Quale peso hanno invece gli Stati uniti e l'Europa nel processo di globalizzazione?

Per il momento né Washington né il Vecchio Continente stanno facendo granché per governare questo processo. La dichiarazione dell'8 dicembre dell'anno scorso, per esempio, era in sé positiva, ma con le grandi potenze le dichiarazioni non si trasformano in realtà. Per il prossimo G8 proporrei questo ordine del giorno: quali politiche devono essere messe in atto per mantenere fede alla dichiarazione dell'8 dicembre?

Gli Stati uniti sono promotori entusiasti della globalizzazione: il ventunesimo secolo rischia di diventare il secolo americano?

No, non credo sia possibile, non possono assumersi questa responsabilità e il resto del mondo non sarebbe comunque d'accordo. Il secolo americano è terminato con la guerra del Kosovo.

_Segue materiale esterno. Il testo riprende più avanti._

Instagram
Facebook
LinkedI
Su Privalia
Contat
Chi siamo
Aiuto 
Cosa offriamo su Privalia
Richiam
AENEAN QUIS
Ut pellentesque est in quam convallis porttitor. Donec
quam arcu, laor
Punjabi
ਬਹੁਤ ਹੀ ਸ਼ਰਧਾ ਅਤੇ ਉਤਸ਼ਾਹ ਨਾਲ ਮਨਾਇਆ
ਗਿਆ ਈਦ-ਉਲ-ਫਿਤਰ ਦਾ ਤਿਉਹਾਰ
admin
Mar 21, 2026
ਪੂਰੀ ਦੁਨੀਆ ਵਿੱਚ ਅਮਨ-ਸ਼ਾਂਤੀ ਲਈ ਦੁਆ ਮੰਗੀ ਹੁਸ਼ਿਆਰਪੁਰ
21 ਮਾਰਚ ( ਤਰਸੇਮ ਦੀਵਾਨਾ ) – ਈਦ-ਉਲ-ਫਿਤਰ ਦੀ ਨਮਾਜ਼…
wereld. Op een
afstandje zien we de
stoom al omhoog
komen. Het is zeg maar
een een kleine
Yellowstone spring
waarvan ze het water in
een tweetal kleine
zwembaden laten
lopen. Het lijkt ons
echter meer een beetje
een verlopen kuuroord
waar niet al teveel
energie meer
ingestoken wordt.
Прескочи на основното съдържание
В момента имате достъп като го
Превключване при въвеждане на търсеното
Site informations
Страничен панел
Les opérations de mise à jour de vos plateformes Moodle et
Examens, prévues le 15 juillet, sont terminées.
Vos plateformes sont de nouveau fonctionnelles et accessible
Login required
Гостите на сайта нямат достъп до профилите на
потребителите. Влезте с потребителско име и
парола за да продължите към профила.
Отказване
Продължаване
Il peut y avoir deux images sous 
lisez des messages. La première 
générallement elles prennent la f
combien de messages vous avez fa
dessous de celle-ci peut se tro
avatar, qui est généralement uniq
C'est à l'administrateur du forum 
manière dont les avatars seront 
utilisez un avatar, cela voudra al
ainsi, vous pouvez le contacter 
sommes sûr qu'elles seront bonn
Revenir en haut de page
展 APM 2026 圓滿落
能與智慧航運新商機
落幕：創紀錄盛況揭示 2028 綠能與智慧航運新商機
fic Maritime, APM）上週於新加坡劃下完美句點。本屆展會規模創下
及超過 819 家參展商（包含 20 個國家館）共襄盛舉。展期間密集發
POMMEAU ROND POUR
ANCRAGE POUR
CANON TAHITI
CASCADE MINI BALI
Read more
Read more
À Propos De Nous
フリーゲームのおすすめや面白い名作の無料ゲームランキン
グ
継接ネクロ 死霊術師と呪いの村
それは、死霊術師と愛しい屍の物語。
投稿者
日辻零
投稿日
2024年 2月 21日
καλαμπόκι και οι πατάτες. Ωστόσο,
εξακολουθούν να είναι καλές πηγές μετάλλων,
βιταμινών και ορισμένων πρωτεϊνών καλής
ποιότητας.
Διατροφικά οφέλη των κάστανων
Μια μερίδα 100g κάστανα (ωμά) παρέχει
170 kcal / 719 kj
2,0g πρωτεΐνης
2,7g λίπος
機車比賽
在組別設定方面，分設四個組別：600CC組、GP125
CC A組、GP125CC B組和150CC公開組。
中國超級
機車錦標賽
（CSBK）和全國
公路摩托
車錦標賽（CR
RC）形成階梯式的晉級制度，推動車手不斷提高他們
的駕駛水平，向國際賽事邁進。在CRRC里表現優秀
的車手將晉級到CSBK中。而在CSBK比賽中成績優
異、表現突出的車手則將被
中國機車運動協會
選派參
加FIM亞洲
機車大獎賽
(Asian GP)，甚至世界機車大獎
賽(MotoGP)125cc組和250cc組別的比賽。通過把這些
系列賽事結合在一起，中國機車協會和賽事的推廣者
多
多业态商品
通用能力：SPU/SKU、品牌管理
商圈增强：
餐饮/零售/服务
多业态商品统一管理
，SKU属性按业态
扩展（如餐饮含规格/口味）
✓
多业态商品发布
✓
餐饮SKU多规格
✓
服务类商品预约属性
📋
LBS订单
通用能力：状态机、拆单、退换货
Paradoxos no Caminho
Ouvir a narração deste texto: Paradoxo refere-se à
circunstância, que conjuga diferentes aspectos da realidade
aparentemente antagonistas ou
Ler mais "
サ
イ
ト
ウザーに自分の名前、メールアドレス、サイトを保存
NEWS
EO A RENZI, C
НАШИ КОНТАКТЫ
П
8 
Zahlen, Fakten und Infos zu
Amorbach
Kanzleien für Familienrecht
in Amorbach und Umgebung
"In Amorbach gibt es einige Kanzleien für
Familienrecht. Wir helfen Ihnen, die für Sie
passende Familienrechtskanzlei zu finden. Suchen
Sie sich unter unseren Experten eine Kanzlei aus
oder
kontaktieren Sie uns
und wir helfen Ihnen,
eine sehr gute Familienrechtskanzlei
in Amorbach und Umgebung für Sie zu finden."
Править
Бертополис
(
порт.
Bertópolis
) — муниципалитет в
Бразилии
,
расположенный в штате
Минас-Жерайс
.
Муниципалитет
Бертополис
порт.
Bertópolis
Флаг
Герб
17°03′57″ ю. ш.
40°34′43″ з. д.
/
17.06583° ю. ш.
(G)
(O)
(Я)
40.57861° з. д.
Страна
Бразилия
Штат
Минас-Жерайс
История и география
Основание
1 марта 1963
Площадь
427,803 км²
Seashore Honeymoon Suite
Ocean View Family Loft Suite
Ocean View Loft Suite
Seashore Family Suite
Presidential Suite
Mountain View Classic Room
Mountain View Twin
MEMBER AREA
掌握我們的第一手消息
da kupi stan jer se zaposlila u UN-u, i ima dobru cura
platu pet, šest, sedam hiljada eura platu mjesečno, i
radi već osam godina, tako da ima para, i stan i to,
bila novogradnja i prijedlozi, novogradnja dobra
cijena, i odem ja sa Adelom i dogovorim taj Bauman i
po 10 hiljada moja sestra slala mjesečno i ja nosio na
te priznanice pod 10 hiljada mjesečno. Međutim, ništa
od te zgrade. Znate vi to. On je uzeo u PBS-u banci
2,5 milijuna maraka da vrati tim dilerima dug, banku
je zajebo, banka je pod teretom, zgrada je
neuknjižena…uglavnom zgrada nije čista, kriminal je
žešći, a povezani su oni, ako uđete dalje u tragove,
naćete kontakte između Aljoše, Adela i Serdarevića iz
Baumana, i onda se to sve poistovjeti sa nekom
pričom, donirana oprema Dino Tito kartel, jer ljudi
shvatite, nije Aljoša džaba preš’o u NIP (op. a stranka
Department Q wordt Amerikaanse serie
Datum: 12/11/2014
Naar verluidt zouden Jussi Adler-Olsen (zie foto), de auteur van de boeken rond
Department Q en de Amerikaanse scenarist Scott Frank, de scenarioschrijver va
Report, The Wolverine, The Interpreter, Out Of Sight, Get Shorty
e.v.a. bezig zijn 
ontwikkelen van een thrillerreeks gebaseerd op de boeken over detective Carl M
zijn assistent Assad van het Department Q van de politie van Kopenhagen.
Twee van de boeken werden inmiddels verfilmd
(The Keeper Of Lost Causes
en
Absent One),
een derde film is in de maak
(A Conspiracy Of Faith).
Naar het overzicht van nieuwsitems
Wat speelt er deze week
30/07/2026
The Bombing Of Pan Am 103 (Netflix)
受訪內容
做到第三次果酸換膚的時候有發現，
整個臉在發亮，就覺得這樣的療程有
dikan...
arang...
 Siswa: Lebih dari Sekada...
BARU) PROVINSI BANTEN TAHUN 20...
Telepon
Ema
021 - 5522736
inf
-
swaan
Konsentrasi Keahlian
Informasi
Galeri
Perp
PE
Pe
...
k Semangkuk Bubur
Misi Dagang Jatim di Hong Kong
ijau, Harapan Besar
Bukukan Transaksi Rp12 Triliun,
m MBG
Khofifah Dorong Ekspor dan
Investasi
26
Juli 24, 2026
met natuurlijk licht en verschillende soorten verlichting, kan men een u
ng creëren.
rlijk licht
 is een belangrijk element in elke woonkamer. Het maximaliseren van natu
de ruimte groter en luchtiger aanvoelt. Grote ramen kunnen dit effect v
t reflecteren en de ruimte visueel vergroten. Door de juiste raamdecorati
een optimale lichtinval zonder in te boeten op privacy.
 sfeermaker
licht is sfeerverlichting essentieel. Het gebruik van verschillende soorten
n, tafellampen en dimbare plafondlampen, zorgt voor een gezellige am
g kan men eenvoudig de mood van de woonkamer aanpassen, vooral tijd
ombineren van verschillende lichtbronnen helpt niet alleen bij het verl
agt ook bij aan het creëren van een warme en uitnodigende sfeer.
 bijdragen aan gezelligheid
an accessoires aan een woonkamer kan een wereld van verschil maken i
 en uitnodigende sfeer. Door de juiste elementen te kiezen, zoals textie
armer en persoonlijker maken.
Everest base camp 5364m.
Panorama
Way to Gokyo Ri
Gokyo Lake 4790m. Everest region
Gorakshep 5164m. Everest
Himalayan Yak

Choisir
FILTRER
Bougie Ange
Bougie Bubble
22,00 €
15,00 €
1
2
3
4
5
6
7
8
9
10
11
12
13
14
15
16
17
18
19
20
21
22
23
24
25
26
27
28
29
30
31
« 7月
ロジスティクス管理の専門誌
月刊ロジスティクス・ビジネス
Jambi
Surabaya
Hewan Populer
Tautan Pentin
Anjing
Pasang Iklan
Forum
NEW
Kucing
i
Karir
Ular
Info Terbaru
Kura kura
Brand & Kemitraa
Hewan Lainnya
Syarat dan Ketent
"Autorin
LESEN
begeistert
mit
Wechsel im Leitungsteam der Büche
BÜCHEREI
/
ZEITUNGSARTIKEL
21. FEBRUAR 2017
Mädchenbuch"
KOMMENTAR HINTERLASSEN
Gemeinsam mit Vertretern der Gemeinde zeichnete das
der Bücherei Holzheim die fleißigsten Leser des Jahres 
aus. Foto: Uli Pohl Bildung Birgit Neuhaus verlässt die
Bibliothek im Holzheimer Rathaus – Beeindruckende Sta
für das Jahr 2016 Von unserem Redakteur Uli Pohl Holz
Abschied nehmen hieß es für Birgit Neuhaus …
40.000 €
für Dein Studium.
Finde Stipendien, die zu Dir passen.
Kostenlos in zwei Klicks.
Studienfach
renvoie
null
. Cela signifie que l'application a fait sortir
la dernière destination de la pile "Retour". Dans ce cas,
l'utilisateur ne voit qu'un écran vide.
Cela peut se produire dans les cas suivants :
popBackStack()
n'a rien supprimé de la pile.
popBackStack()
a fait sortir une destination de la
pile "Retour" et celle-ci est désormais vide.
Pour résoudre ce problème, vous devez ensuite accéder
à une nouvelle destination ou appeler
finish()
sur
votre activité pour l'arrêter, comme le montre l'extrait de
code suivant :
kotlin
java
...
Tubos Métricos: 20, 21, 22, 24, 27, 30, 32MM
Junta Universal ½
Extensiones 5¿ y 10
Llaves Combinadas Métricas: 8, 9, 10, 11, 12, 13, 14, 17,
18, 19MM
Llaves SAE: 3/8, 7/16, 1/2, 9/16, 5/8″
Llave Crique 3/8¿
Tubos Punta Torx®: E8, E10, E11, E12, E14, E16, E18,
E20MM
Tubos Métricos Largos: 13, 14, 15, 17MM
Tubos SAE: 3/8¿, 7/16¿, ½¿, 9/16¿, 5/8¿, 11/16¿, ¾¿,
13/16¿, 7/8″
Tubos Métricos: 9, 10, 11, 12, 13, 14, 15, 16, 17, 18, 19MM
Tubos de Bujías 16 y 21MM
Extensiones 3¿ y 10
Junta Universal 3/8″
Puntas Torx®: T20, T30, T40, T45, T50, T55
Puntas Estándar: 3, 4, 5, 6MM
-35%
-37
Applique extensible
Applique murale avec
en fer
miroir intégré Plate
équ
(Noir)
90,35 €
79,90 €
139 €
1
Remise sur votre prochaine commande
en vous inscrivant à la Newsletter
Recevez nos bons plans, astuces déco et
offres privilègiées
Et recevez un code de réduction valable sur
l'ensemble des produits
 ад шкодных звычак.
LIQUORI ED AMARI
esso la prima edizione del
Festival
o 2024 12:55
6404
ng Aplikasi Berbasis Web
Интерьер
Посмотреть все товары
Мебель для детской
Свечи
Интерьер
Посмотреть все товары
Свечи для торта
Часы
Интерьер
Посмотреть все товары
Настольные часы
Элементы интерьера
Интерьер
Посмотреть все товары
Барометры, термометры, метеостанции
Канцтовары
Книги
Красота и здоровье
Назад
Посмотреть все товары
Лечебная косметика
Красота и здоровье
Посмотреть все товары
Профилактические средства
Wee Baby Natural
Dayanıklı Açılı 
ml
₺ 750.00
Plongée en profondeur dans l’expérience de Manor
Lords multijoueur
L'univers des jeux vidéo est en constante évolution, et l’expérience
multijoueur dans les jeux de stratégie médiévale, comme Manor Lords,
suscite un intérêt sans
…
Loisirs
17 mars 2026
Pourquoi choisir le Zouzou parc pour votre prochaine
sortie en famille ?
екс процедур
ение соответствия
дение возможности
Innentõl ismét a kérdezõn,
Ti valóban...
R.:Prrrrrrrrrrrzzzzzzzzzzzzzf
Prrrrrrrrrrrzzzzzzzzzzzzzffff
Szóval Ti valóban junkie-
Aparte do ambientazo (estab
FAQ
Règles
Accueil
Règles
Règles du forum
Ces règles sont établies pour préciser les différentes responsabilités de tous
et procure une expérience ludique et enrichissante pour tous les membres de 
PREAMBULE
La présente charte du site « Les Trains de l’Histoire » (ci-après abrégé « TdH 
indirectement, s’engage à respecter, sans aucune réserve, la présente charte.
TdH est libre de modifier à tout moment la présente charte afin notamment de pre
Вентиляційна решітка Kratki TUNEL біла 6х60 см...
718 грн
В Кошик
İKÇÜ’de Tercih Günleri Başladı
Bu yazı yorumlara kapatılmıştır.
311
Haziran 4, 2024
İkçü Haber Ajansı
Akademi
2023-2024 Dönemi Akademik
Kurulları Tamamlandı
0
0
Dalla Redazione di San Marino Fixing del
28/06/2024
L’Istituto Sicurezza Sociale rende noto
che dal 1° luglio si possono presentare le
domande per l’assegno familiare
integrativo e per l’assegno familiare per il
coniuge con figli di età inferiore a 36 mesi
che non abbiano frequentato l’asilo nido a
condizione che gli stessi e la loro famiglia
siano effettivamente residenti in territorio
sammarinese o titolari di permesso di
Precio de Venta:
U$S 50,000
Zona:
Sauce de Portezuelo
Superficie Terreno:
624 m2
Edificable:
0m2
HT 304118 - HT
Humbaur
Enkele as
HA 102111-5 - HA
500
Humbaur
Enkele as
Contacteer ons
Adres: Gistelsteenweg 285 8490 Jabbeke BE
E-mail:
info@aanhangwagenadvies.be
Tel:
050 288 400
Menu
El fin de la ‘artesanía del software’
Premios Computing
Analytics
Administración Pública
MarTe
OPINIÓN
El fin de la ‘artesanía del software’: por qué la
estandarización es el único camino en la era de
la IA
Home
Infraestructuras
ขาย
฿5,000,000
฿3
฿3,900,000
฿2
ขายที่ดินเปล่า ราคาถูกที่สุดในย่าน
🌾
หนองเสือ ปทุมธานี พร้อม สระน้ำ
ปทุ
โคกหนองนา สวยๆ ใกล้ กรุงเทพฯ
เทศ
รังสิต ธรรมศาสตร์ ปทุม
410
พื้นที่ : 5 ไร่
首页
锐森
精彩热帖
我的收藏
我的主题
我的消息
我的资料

E dove va invece la Russia nel ventunesimo secolo?

Deve risalire la china e, per far questo, ha bisogno della cooperazione in primo luogo dell'Europa, ma anche degli americani e del resto del mondo. Deve poi usare le proprie risorse intellettuali e naturali e sfruttare il fatto che rappresenta un mercato enorme.

L'Asia Centrale, e in particolare l'Afghanistan, è nel mirino di Washington a causa della presenza di Osama Bin Laden: secondo lei questo personaggio rappresenta una minaccia reale oppure si tratta di un'invenzione americana?

E' una questione difficile, non posso accusare gli americani di averlo "inventato". Dobbiamo comunque lottare per non dare nessuna opportunità - né morale né politica - ai terroristi.

Il popolo di Seattle protesta, e intanto il mondo spende ancora 30-40 volte di più in armamenti che in assistenza allo sviluppo. Qual è la sua posizione in proposito?

La spesa in armamenti fa comodo a certe lobby che traggono il loro profitto dai conflitti. La loro forza è notevole, lo dimostra il fatto che negli ultimi anni l'industria militare ha ricevuto un enorme impulso. Per un certo periodo, in Europa siamo riusciti a fermare la corsa degli armamenti e, se fossimo rimasti fedeli alla Carta di Parigi, saremmo già a buon punto. Ora l'amministrazione americana vuole investire nello scudo spaziale, vedremo che risultati avrà ma questo passo darà sicuramente un nuovo impulso alla corsa agli armamenti.